The new advisory board: Leo Bianchi, Douglas Hutt, Jenny Cairns, Lucie Tomlin and Stefan Casey 

It has been a busy year so far for the DL&P Industry Group with its spring event held at The Retail Institute and a new advisory board set up to help devise the agenda for the upcoming third annual conference in November. By Neel Madsen.

Print for Brand Success conference is an annual event that takes the pulse on the industry, presents the latest case studies and looks ahead to see what innovations are in the pipeline. Statistics show that brands and printers make up a quarter each of the attendees, with the other half being a mix of designers, consultants and suppliers.

‘A few years after we started Digital Labels & Packaging magazine, we realised that we were in the perfect position to help communicate what was happening in digital print to the retailers and brand owners,’ said publisher Marie Rushton. ‘Our first initiative was to bring together a core group of printers that are active in this market. The next step was to make it bigger and increase the reach. This happened around the
now famous ‘Share a Coke’ campaign which was the perfect time to launch our conference.’ 

The latest initiative has been the establishment of an advisory board to help plan the content of the conference. Members include Douglas Hutt from SAB Miller, Jenny Cairns and Lucie Tomlin from design agency Pearlfisher, Stefan Casey from The Retail Institute, Leo Bianchi, Burton’s Biscuits, and Ian Schofield, Iceland Foods.

Ian Schofield

Ian Schofield, Iceland Foods

The aim of appointing this board of packaging experts is to grow the conference and further its goal of increasing communication between the stakeholders in the supply chain. Mrs Rushton continued, ‘We want to use the knowledge, experience and perspective of our new advisory board to improve the content and ensure that we are on message.’

What’s cooking?

‘Digital is a culture. Not a technology. This is the perspective we must now acknowledge in terms of innovating for the future. As consumers we have become far more comfortable with including digital into our everyday lives. So our expectations have become exponentially higher that products will provide added value or we will simply go elsewhere in this ever changing global digital village,’ said Douglas Hutt, manager global packaging R&D, SABMiller.

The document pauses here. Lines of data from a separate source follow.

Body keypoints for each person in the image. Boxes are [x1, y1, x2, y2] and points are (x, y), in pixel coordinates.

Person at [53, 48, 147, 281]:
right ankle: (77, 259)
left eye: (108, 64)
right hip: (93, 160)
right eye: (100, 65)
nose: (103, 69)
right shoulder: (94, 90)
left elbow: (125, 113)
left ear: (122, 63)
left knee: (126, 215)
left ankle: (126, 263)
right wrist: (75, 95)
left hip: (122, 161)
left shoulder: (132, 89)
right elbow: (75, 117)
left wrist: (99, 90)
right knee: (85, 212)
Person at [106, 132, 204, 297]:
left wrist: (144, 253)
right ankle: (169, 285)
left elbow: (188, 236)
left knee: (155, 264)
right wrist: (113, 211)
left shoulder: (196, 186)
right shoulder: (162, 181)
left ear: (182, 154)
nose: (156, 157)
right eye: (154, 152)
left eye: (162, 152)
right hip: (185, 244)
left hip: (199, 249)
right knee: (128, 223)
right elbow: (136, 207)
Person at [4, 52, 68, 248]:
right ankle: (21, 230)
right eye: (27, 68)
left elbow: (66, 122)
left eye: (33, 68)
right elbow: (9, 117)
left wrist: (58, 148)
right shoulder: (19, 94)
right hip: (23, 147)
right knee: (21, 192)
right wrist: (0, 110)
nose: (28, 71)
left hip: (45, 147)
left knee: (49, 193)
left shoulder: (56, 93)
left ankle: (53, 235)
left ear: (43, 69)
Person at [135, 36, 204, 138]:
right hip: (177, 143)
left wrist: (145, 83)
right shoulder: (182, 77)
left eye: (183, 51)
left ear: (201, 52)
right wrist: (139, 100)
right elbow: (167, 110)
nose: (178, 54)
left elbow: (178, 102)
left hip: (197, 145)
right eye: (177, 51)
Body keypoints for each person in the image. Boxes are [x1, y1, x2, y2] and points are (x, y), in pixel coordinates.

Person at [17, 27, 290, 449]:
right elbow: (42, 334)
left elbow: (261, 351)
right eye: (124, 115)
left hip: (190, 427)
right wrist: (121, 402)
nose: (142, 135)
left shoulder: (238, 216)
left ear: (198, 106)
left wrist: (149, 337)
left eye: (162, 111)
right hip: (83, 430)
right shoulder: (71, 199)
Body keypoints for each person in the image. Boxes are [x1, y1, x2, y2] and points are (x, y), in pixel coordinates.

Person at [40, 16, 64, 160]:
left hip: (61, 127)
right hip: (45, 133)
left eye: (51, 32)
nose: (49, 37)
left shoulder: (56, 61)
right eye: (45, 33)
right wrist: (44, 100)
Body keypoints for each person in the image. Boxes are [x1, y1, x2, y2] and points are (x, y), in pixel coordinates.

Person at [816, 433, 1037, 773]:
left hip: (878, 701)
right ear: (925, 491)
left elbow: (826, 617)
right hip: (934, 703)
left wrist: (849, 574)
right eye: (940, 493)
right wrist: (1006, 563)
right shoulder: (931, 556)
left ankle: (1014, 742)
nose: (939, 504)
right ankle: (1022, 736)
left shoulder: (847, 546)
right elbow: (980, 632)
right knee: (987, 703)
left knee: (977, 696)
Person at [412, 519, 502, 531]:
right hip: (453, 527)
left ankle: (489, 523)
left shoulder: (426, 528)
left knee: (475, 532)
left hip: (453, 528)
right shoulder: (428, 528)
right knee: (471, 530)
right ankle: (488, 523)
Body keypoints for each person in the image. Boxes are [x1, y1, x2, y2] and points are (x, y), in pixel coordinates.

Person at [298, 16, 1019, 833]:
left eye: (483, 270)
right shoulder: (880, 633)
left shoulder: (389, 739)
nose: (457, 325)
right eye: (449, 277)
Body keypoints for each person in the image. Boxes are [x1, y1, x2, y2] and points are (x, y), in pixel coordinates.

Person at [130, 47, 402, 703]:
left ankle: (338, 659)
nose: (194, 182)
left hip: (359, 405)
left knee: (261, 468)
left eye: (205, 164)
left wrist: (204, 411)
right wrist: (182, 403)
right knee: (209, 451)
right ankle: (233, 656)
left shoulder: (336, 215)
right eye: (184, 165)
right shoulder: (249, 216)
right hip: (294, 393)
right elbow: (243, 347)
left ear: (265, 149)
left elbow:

He continued, ‘It is of critical importance that we innovate with digital in mind. The packaging industry is perfectly placed to evolve packaging into a multimedia interactive platform with infinite possibilities to customise. ‘The Print for Brand Success conference provides a high calibre opportunity to take a look into the ‘innovation kitchen’ to see what’s cooking in the future of digital printing for the branded packaging industry and to develop creative and credible opportunities to help steer your business towards a digital future.’ 

Ian Schofield, own label & packaging manager, Iceland Foods, commented, ‘The annual digital print conference serves as a great reference point for me as to where the trends are going. I am convinced that all end users will be including digital in their marketing plans as it becomes the norm.’

Conference audience

The Retail Institute hosted the first Industry Group event in April

Expert advice

After two successful events, the bar has been raised to come up with even more inspiring and engaging content. The conference programme will also reflect the feedback received at last year’s event where attendees were invited to comment on the content specifically and also list some of the challenges they come up against trying to sell digital print. Some said that they are still encountering the old ‘conventional’ print mindset and that there is a general lack of imagination. It is also difficult to convince brands to be braver, while colour management remains another issue. It is particularly difficult to break down the barriers between the various business functions – design, marketing, procurement, etc – and make them understand the opportunities digital print brings and how these transcend traditional structures and thinking.

Douglas Hutt said, ‘It starts at the design house; they need to have a deep and broader understanding of what digital can do and how it can sit alongside the analogue methods. In my experience, marketing understands the concept, but don’t know how to execute a digital campaign. It is not about bypassing procurement. It is about educating the marketing department.’

Leo Bianchi agreed and added, ‘But procurement needs educating too. It goes across the board.’ Jenny Cairns said, ‘The strategist and the marketers need to be involved too.’ Lucie Tomlin added, ‘Our problem is that we often don’t talk about the print run length early on in the conversation.’

Mr Hutt said, ‘We need to talk about how you bring digital into the mainstream. There are two strands – we need to identify the route forward and we need to know the route to the mass market.’

‘It is the execution that is essential,’ said Ms Tomlin. ‘Consumers feel bombarded with messages. It has to be sophisticated and also have the brand ethos at the core. We have to use digital wisely and overcome the point of consumers feeling it is overwhelming and just too much.’ Ms Cairns said that in her experience there is a certain element of adversity to risk. Clients often hold back a little and tell the designer that they want to be ‘evolutionary’ rather than ‘revolutionary’. Ms Tomlin added, ‘But even if the client does not want to use digital, they still expect it to be available.’